Written instruction: Please rewrite the listing lines starting at the one containing "collection date: 1954-10-14" and ending at the one containing "genus: Astragalus", swapping "country" for "nation" and leaving everything else unchanged.

Items:
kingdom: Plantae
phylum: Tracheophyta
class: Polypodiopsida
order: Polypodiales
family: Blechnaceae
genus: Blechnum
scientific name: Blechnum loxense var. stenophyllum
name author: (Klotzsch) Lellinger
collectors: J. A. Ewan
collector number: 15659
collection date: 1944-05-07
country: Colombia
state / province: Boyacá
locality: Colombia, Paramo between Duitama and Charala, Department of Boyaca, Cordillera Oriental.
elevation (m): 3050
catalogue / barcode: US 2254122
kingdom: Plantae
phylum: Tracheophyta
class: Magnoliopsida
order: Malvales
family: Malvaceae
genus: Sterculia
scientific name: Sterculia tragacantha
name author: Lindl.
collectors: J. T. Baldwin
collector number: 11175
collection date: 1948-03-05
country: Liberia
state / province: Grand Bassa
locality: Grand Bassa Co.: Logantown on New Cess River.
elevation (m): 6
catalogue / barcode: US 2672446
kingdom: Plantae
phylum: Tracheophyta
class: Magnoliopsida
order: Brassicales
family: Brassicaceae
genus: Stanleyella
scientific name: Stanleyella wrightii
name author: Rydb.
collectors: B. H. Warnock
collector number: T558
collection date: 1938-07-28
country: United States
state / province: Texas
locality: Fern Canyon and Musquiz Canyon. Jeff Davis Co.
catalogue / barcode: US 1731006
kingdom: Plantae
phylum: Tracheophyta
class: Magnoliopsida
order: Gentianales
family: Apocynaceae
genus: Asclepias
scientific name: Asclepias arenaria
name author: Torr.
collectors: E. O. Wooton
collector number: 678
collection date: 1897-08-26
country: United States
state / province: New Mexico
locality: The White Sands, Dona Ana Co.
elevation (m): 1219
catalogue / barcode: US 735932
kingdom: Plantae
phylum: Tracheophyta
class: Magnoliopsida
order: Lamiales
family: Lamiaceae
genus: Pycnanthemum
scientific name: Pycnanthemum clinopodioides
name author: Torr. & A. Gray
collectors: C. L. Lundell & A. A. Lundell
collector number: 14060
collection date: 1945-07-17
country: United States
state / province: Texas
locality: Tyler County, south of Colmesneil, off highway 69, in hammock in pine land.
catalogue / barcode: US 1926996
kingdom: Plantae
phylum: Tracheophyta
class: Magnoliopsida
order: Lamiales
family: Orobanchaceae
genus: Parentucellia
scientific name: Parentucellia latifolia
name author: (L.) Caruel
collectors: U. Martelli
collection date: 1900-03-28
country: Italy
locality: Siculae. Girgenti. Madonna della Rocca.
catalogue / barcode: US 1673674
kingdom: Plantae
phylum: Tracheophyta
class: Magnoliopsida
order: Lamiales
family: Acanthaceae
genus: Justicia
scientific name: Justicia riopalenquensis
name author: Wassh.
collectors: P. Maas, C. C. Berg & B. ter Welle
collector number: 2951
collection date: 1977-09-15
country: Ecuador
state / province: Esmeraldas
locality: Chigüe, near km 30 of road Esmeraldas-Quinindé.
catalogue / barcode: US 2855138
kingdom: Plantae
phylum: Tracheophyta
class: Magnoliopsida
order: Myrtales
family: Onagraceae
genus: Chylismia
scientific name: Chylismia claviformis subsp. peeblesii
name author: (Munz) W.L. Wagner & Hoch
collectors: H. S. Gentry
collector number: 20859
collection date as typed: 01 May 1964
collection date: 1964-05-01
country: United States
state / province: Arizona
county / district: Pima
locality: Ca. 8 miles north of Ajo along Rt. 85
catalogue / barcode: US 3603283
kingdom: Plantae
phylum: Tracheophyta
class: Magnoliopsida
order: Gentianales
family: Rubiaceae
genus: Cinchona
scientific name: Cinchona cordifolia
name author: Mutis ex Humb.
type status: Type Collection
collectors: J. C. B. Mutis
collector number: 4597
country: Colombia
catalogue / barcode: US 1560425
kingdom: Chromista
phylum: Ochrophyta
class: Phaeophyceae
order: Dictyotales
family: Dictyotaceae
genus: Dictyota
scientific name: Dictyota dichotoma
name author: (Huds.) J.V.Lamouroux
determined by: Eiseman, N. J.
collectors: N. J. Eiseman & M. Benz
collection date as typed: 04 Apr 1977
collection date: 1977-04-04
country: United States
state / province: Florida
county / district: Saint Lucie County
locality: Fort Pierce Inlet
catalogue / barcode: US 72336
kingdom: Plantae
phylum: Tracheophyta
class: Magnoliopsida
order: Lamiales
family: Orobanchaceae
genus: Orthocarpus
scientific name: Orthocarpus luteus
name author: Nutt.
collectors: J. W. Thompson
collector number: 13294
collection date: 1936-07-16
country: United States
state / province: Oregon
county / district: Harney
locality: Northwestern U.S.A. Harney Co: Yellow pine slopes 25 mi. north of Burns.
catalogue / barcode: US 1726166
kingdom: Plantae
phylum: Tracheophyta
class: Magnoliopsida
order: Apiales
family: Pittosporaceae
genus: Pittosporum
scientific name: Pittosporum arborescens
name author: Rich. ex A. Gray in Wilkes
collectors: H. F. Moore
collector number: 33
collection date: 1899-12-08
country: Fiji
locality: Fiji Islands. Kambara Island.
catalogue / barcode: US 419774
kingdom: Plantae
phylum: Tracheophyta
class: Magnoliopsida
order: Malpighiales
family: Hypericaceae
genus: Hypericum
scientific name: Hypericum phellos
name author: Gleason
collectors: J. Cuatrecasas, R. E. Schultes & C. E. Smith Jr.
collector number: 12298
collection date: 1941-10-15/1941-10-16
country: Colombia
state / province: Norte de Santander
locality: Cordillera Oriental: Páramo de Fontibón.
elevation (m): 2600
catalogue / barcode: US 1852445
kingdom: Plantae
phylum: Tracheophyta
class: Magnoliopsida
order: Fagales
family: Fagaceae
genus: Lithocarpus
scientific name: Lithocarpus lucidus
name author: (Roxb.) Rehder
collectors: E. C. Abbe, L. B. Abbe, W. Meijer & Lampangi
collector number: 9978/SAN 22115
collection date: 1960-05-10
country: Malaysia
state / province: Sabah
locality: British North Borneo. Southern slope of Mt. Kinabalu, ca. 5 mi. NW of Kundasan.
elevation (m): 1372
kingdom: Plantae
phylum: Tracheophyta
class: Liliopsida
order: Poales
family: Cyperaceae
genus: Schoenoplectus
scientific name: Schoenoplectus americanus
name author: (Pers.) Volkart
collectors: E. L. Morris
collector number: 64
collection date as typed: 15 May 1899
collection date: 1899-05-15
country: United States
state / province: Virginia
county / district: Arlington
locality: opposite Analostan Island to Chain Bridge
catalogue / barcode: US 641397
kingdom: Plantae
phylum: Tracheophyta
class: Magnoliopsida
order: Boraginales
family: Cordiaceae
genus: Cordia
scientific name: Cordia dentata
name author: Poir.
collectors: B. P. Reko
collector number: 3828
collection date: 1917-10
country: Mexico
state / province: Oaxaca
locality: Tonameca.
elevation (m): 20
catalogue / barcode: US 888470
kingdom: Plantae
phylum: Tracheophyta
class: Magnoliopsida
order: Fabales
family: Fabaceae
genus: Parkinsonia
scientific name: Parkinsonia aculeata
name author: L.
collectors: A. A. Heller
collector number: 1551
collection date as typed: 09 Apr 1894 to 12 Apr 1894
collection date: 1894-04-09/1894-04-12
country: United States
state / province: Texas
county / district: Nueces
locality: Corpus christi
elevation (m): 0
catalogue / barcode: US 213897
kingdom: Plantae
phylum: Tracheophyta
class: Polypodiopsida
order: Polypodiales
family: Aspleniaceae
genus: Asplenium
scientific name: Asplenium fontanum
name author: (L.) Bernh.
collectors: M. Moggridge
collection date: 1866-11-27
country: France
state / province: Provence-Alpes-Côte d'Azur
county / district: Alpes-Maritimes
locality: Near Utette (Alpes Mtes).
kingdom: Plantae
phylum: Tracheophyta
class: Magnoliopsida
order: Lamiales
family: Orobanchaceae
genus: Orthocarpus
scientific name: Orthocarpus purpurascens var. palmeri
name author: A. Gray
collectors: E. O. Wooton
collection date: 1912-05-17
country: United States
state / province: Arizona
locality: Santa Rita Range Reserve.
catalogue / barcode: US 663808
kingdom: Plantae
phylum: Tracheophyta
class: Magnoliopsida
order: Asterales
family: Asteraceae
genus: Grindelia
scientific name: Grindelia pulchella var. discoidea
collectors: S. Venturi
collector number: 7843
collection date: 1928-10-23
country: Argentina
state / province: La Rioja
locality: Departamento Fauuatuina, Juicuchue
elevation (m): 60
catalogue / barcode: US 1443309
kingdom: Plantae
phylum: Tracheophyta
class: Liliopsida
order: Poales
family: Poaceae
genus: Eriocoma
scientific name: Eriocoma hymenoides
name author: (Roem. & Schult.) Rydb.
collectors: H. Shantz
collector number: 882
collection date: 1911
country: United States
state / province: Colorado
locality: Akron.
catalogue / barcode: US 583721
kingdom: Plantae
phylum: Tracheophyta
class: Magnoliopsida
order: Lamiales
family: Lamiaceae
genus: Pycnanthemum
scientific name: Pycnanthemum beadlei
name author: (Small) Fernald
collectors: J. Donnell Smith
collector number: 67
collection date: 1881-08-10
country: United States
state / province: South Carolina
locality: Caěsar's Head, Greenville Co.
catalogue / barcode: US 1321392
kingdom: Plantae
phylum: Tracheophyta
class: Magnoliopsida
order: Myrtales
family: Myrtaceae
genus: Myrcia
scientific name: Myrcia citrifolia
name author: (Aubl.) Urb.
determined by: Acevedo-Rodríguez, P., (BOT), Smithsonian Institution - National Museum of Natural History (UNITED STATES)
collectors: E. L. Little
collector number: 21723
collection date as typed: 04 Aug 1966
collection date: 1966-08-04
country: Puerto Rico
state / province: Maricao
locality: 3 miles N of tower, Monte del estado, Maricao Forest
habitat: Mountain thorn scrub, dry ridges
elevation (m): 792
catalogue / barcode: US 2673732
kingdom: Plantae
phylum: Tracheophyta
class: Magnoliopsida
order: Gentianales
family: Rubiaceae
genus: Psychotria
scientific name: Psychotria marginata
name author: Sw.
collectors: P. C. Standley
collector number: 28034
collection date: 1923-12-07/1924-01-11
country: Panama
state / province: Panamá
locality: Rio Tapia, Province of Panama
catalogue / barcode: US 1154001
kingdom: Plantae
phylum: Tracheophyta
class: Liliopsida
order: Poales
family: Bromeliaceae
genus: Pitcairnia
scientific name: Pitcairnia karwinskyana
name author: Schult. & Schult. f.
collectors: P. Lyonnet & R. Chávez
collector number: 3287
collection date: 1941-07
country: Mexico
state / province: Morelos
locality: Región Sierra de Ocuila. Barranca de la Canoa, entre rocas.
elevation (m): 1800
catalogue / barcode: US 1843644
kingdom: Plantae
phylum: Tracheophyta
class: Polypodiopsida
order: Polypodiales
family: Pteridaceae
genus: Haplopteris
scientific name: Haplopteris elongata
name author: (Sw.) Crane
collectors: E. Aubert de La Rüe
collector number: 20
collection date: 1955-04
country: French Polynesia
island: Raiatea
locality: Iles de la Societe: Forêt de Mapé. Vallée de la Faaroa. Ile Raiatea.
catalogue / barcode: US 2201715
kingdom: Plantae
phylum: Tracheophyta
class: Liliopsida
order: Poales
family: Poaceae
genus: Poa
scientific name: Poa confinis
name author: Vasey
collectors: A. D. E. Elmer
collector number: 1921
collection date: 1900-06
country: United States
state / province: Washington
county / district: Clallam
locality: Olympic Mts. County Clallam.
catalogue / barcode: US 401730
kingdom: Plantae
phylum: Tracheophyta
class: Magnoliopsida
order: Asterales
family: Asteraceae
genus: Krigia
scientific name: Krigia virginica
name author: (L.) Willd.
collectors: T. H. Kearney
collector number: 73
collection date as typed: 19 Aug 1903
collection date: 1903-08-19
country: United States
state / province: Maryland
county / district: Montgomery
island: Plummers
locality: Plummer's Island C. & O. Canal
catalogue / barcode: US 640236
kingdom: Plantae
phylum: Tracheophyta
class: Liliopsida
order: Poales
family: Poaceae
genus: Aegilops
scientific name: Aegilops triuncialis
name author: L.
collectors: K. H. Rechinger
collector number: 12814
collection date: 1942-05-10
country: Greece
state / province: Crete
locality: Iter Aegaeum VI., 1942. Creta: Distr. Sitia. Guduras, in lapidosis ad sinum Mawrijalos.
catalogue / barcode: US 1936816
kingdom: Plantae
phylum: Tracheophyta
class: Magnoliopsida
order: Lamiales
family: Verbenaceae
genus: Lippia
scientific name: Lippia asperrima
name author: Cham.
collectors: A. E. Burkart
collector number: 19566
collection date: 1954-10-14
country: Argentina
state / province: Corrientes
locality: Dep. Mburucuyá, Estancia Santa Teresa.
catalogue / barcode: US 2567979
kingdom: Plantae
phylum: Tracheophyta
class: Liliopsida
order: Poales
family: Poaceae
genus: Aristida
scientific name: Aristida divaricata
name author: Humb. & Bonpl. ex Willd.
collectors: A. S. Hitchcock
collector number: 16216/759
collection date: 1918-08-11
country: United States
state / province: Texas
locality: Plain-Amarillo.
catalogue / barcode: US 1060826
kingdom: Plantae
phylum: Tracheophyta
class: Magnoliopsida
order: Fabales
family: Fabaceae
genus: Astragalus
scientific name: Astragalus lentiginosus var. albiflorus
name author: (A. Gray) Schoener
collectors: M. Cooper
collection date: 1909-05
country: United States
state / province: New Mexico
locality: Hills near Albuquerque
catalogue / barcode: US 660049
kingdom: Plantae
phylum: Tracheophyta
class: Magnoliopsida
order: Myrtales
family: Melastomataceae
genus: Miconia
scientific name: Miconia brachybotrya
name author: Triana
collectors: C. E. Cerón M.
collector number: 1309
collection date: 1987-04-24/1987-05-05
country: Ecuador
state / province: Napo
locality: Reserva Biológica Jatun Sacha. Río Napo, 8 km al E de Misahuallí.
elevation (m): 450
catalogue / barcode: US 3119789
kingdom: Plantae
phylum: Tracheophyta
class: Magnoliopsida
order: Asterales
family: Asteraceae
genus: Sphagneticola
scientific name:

The output:
collection date: 1954-10-14
nation: Argentina
state / province: Corrientes
locality: Dep. Mburucuyá, Estancia Santa Teresa.
catalogue / barcode: US 2567979
kingdom: Plantae
phylum: Tracheophyta
class: Liliopsida
order: Poales
family: Poaceae
genus: Aristida
scientific name: Aristida divaricata
name author: Humb. & Bonpl. ex Willd.
collectors: A. S. Hitchcock
collector number: 16216/759
collection date: 1918-08-11
nation: United States
state / province: Texas
locality: Plain-Amarillo.
catalogue / barcode: US 1060826
kingdom: Plantae
phylum: Tracheophyta
class: Magnoliopsida
order: Fabales
family: Fabaceae
genus: Astragalus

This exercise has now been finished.